Vincent feels that “people often reject God because they don’t know Him.” His choice of studies is another reflection on the pilgrimage experience he lived this summer: “The encounter with God is an invaluable gift,” says Vincent, but we cannot limit ourselves to searching for Him along the road, just because it is there that we dare open our hearts.
God is not limited to a pilgrimage route, he adds.
Still, Vincent has a new dream: he wants to go on pilgrimage to the Holy Land. “I don’t know when,” he says, “but the day the opportunity presents itself, I better have the courage to go. It will be the greatest journey of my life,” he adds.
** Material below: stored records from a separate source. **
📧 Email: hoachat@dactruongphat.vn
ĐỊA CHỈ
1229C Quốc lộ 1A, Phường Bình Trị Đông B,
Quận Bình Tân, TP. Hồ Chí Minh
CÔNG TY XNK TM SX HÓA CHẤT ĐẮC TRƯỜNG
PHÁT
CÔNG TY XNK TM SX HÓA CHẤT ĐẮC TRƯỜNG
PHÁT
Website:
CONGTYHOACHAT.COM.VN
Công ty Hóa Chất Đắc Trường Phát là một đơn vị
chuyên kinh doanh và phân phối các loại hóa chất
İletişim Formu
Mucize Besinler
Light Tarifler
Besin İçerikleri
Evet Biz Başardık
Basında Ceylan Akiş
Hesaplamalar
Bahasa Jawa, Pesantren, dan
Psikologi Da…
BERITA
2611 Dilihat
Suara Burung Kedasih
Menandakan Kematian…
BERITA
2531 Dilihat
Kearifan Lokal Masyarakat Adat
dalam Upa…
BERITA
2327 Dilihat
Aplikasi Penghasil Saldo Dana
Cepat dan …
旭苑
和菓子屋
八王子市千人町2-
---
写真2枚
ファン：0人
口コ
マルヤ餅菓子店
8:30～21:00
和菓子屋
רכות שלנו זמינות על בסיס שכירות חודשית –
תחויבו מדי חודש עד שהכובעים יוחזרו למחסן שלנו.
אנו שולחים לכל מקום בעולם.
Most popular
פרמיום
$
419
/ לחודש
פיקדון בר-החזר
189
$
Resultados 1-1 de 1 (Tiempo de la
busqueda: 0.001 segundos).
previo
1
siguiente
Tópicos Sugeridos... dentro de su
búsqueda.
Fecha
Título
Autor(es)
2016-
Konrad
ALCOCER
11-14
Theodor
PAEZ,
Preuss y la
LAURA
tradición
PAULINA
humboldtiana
Advice for interested travellers
Vincent has a word of encouragement for his Swiss Guard comrades who may be thinking of returning home from Rome on foot.
“If you think about it, even a little, then do it. Go! It’s easy. When you exit the Vatican from Saint Anne’s Gate, turn left and keep going. All you have to do is put one foot in front of the other.”
And what advice does he have for someone wanting to hike their way home?
“It is about 1000 km from the Great Saint Bernard Pass to Rome. If you calculate each step as being 70cm, that makes about 1.5 million steps,” says Vincent.
That’s enough to discourage even the most determined.
“The only step that really counts, the most difficult to take, is the first. The others will follow,” he adds.
The only real challenge is learning to lose control: “When things don’t go as planned, that’s when you know you are going in the right direction. That is the way God guides us,” says Vincent confidently. In other words, he concludes, “set aside your pride”: it will mark the beginning a life-giving journey, a journey of humility.
“Go, pilgrim, continue your search; go your way, do not let anything stop you. Take your share of the sun and your share of the dust; with your heart awake, forget the ephemeral. Everything is nothing, and nothing is true except love” (Liturgical hymn, CFC).
«Va, pèlerin, poursuis ta quête; va ton chemin, que rien ne t’arrête. Prends ta part de soleil et ta part de poussière; le cœur en éveil, oublie l’éphémère. Tout est néant, rien n’est vrai que l’amour» (Hymne, CFC).